The Long Riders' Guild

My Kingdom for a Horse

by

Basha O'Reilly

 

Sometimes our soul's song stirs. The ice that has confined us begins to crack. Lethargy burns off in the heat of a newly discovered passion. Gypsy blood, long denied, sings to a moon, long ignored. And our life is suddenly taken galloping away from where we lived, from what we knew, from who we were.

This is the word-song of Basha Gypsy Moon, as I call her. Here is the tale of how she discovered a half-wild horse that took her past frontiers, both physical and spiritual, into a new history, a new life, and a new name.

The tale unfolds in 1994. The Soviet Union has disintegrated and a swirling political landscape allows the European equestrian adventuress to journey into previously off-limits Russia. Late that fall, Basha went riding and hunting with a group of Cossacks near Volgograd. Seeing their hardy horses running free on the fence-less steppes, Basha conceived what many would say was a crazy plan -  the idea of buying one of these magnificent horses and riding it home to England.

Now, in deep December, Basha returns to Russia with her adult daughter Katie. Their mission is to choose suitable mounts from the wild herds running across the snow-covered landscape. Basha does not realize she is about to locate Count Pompeii, the Cossack stallion who will take her not just 2,500 miles back to faraway England, but on the adventure of a lifetime.

I don’t know why, but as Katie was mounting I turned to look at some more horses tied to an old cart.  There I saw a small scrawny chestnut with white legs and a huge white blaze on his face.  His flaxen mane was full of burrs.  The bottom of his pale tail had been hacked off with a knife.  He was pathetically thin.  Physically there was nothing to recommend him.  Yet the chestnut looked at me, not in supplication but as an equal – and the expression on his face quite clearly said, “Oh, here you are at last!”

I turned to Vassily.  Vot etat, pajalusta.  Kak yevo zavood?”  (This one, please.  What is his name?) 

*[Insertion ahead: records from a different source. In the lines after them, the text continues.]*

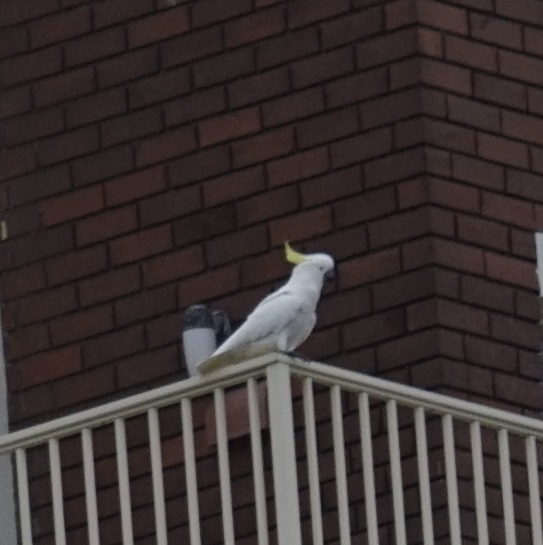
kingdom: Animalia
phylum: Chordata
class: Aves
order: Psittaciformes
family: Psittacidae
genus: Cacatua
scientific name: Cacatua galerita
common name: Sulphur-crested cockatoo
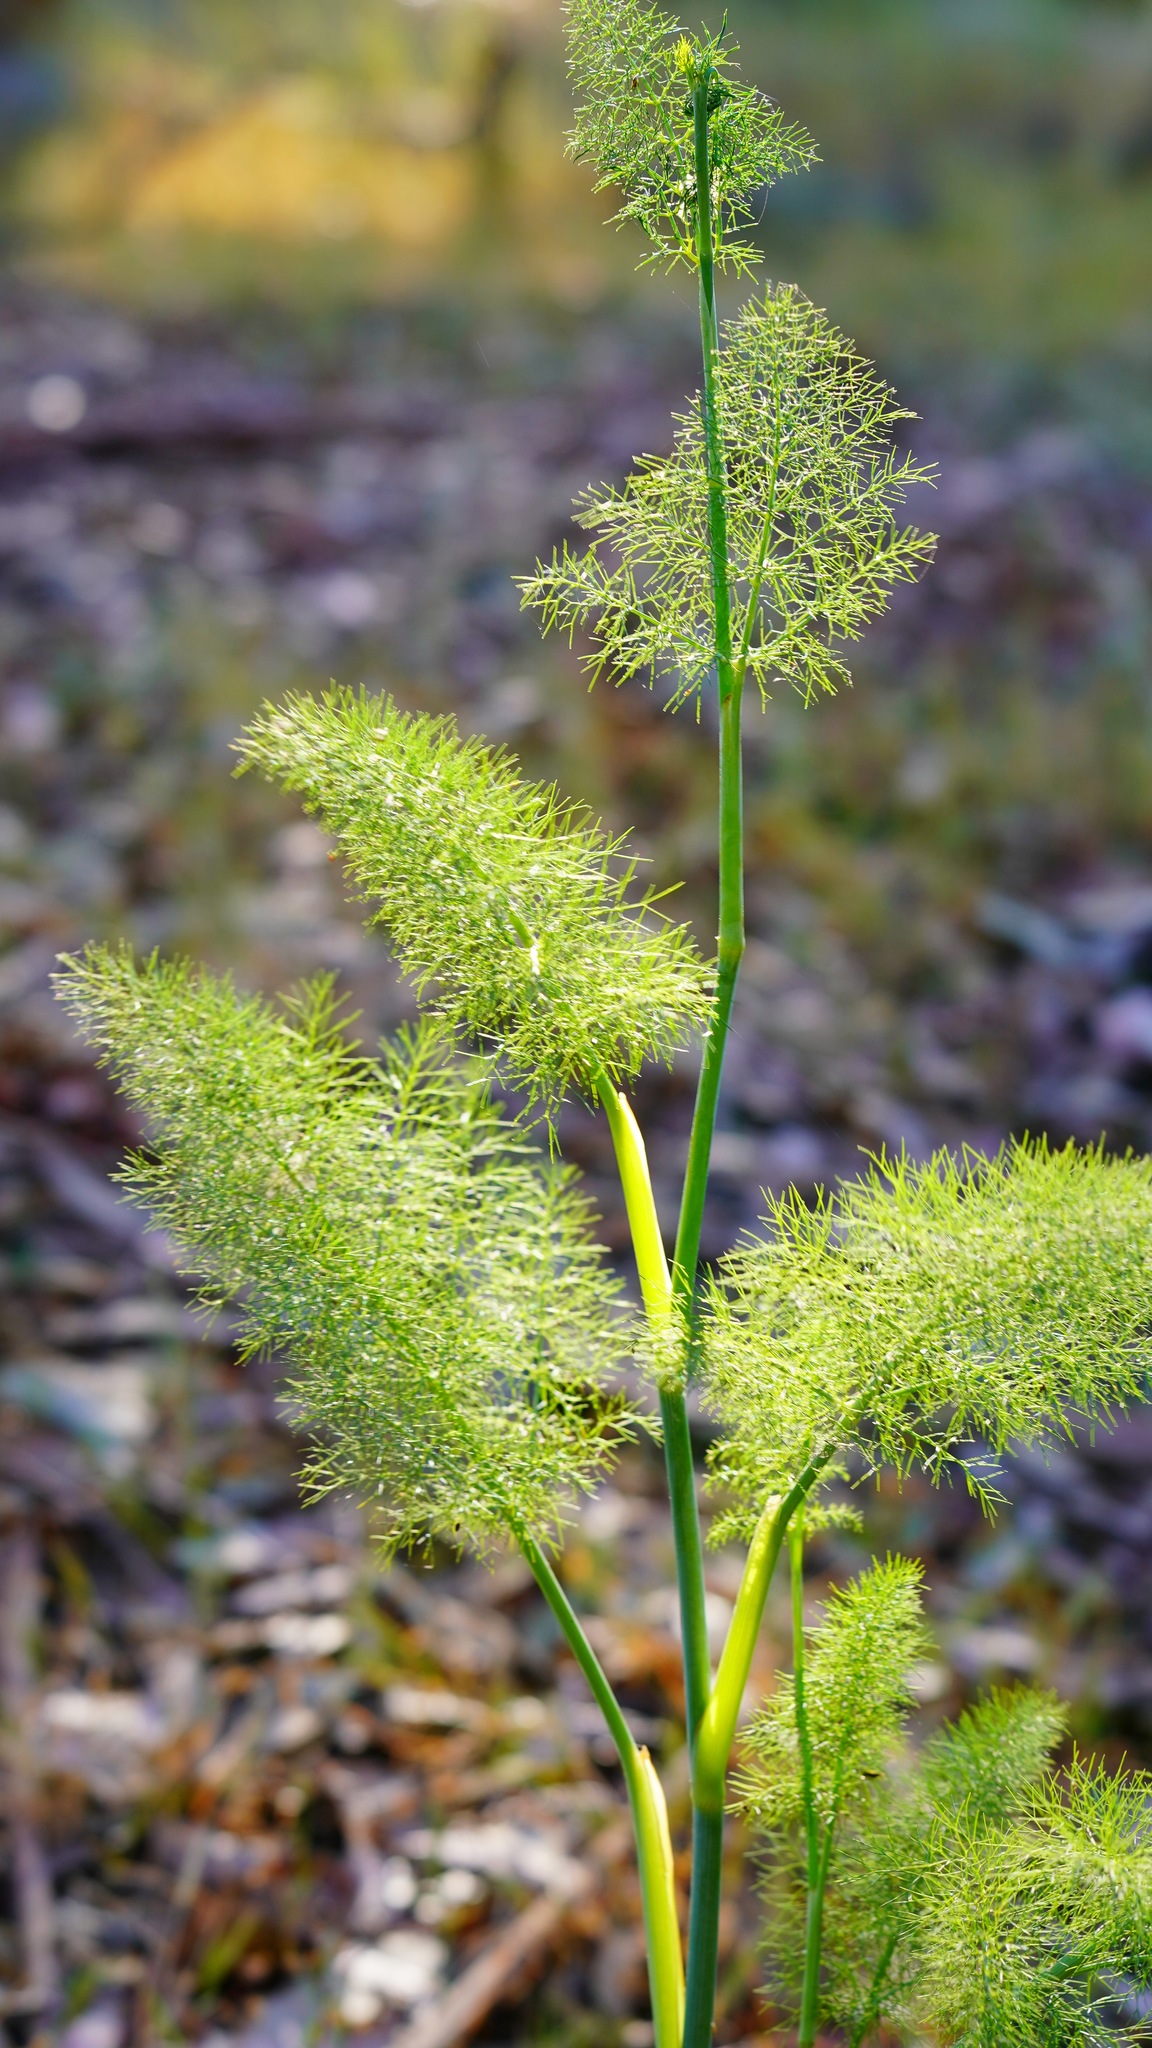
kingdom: Plantae
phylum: Tracheophyta
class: Magnoliopsida
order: Apiales
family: Apiaceae
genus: Foeniculum
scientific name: Foeniculum vulgare
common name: Fennel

Vassily turned ““Count Pompeii.  No – astarojna!  On darogy – y ny loshad dla jenshina!”  (“Count Pompeii.  But be careful!  He’s expensive – and not a horse for a woman!”)

I determined to ride him immediately.

Reluctantly, Vassily gave me a leg up.  He then jumped onto another horse and shot off across the Steppes at a gallop, leaving Katie and me to follow as best we could.

Count Pompeii’s head shot up.   His small ears turned back and we set off in hot pursuit, with Katie just behind us, trying to keep up.  

On the horizon the enormous blanched sky blended with the infinite snowy Steppes.  There were no fences.  No hedges.  No obstacles at all.  I felt as if I had been transported onto the film set of Dr Zhivago. 

I crouched down in the saddle and gave Pompeii his head.  The wind whistled past my ears, Pompeii’s hooves drummed on the Steppes.  My stirrups were too short.  I hardly dared breathe the sub-zero air which was burning my lungs.  My face, the only uncovered part of me, felt like a block of ice.  Tears of cold were blurring my vision.  My fingers and toes had lost all feeling. 

Pompeii didn’t care.  In spite of his obvious lack of condition, he required no encouragement from me to catch up with Vassily, three hundred yards ahead.  He was thoroughly enjoying himself. 

So was I.

Soon we drew level with Vassily, who stared in astonishment when he saw me racing Pompeii along beside him.  I grinned happily at him, then suddenly remembered I was a mother!  I turned guiltily to find Katie right on our heels.  Her flushed and ecstatic face must have mirrored my own. 

Hard-d2.jpg (29359 bytes) "On the horizon the enormous blanched sky blended with the infinite snowy Steppes.  There were no fences.  No hedges.  No obstacles at all.  I felt as if I had been transported onto the film set of Dr Zhivago."   

Click on photo to enlarge

“Now we return,” announced Vassily, and reluctantly we turned and headed back towards the barn.

“Isn’t this amazing?” I said to Katie, as Pompeii pranced beneath me. 

“Yes, that was a fantastic gallop,” she answered, grinning.

“Look at the Steppes all around us – have you ever seen anything so beautiful?”

“It’s wonderful.  Why don’t you choose this horse?” Katie pleaded.

“No, darling, sorry.  Look at the way he sticks his nose straight up in the air.  Anyway, I have set my heart on this one.”